What if I define a function like this

string UniqueKey (string url) {

    var list = SplitStringInHalf (url);
    var firstHalf = list[0].GetHashCode();
    var secondHalf = list[1].GetHashCode();

    return firstHalf.ToString() + secondHalf.ToString();
}
Cristian Garcia
  • 9,630
  • 6
  • 54
  • 75
  • That depends on the hash algorithm. Take one with low collision probability, like sha256. – Wiktor Zychla Sep 27 '14 at 00:58
  • 1
    @WiktorZychla, he did not mention it, but I think he is talking about GetHashCode(). Cristian please specify which hash function you are using. – BlueTrin Sep 27 '14 at 00:59
  • It looks for me that the question is not related to C# as the hash function is an algorithmic construction, not a language-specific feature. Also it is off-topic for the stack overflow as it is not about the coding. Consider asking on http://programmers.stackexchange.com/ or http://crypto.stackexchange.com/ – Alex Netkachov Sep 27 '14 at 00:59
  • 2
    A hash by definition cannot be unique. – Peter Ritchie Sep 27 '14 at 01:01
  • See http://stackoverflow.com/questions/2733541/what-is-the-best-way-to-implement-this-composite-gethashcode – Peter Ritchie Sep 27 '14 at 01:03
  • "its just to cache stuff from the web, skip download if a certain URL was already loaded." But for the web pages that you have downloaded, do you save the URL as well as the data? In that case the hash code does not have to be unique, you can use a normal HashTable or Dictionary collection that handles the lack of uniqueness and finds the correct data. – RenniePet Sep 27 '14 at 01:12
  • @RinniePet The I need a unique name for every file I save. They are all URL of files. – Cristian Garcia Sep 27 '14 at 01:14
  • Well maybe I don't understand your problem, but can you save the files as "File1", "File2", etc., and have a Dictionary that converts a key (the URL) to the filename. Then the standard string.GetHashCode and the Dictionary's collision handling mechanism provides a fast conversion. (string.GetHashCode() is used behind the scenes by Dictionary - you don't need to worry about it.) – RenniePet Sep 27 '14 at 01:21
  • Why would the method in your edit have any benefit over using the url itself as a key? – Preston Guillot Sep 27 '14 at 01:26

2 Answers2

0

The shorter the strings the higher the probability, here's a good link to calculating that probability:

http://preshing.com/20110504/hash-collision-probabilities/

I think this might answer your question, too:

How many random elements before MD5 produces collisions?

Community
  • 1
  • 1
0

For GetHashCode(), you can refer to this question on Stack Overflow. It will tell you that for small strings it is obviously higher.
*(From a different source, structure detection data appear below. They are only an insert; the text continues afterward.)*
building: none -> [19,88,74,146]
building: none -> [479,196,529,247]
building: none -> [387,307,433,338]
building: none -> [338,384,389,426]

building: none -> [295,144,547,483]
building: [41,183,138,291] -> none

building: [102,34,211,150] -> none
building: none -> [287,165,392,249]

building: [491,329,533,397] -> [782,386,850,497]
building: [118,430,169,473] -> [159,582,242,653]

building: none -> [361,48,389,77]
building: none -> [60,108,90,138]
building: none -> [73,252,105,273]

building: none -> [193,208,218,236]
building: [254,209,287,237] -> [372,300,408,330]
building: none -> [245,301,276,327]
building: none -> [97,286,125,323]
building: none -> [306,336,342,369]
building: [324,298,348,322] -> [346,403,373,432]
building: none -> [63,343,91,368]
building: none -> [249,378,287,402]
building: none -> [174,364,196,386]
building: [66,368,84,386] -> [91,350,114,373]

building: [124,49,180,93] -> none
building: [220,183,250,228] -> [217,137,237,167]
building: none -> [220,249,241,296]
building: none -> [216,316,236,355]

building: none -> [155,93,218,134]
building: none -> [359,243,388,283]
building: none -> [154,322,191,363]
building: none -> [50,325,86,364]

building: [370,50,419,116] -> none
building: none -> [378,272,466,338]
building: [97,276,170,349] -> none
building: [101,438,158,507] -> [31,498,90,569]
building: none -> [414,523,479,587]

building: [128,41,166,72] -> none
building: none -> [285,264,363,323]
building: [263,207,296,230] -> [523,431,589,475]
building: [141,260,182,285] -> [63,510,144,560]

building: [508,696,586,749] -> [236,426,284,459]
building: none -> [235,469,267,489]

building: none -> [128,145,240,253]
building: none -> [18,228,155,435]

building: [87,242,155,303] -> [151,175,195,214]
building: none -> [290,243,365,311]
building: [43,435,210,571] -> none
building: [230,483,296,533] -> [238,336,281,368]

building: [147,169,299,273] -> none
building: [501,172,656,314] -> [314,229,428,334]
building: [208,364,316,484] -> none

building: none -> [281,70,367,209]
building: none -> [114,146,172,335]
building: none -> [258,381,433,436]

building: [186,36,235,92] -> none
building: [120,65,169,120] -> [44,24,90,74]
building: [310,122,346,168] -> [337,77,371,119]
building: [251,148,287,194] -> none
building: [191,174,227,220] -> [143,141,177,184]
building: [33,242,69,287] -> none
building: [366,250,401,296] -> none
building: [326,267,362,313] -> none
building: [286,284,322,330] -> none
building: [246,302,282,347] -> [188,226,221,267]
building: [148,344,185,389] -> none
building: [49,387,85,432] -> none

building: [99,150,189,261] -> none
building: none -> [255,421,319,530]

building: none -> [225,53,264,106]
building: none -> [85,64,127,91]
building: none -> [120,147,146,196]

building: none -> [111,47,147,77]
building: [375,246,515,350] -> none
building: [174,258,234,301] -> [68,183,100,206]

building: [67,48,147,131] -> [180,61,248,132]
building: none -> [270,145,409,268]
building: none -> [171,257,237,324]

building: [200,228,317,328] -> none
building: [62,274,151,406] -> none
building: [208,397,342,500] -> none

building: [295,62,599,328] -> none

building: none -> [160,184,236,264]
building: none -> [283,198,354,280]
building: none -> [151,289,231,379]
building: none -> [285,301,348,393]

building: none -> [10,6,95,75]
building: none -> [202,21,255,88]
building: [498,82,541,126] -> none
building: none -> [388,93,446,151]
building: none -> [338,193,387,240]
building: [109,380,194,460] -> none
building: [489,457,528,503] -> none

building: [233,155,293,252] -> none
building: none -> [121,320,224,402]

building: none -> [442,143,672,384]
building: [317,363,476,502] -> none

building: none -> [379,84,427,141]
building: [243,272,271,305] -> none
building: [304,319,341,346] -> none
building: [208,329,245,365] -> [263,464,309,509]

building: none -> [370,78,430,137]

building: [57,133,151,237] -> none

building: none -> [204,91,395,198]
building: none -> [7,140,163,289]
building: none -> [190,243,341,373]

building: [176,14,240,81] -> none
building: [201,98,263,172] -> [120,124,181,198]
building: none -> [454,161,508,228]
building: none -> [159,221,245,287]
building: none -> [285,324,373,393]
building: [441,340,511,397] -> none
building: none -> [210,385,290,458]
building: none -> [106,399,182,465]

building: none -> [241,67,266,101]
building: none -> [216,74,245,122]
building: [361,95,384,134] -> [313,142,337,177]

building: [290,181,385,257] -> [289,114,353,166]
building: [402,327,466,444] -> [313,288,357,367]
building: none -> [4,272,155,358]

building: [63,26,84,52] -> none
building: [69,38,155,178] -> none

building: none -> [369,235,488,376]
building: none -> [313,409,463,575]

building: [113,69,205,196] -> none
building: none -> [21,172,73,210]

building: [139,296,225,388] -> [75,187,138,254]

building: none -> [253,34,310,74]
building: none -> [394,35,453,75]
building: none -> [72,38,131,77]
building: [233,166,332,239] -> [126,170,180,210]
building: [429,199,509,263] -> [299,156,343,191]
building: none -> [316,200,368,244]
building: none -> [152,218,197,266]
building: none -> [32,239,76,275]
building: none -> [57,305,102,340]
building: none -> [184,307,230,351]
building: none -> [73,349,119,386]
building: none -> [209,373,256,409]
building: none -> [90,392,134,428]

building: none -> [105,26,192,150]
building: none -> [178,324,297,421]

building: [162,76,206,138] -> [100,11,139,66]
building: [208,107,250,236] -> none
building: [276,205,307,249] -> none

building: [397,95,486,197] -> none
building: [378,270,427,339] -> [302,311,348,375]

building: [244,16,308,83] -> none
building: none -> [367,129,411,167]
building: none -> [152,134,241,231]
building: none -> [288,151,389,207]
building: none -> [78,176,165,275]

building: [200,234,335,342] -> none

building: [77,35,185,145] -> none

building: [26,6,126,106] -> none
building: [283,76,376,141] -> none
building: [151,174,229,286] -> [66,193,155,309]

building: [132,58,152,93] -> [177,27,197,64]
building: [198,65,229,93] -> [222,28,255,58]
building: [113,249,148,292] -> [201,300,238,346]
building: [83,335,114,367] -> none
In general, independently of your hash method as long as it is sensible, for relatively long strings, the chance is fairly low between 2 strings, but as you have many strings the curse of probability will make it much higher (for example when you add one more person to a group the chance that two people in the group have the same birthday is much higher).

As a general rule, you should not rely on it being unique, you can use it to differentiate as a primary key but then you need to make sure that two strings which have the same hashcode are different if you use it to sort them.

For example, you can use the hashcode to create a hash table, the key will not be unique, but you can do a proper comparison only when you have a collision which simplifies the task of comparing when you have a large number of elements.

Community
  • 1
  • 1
BlueTrin
  • 9,610
  • 12
  • 49
  • 78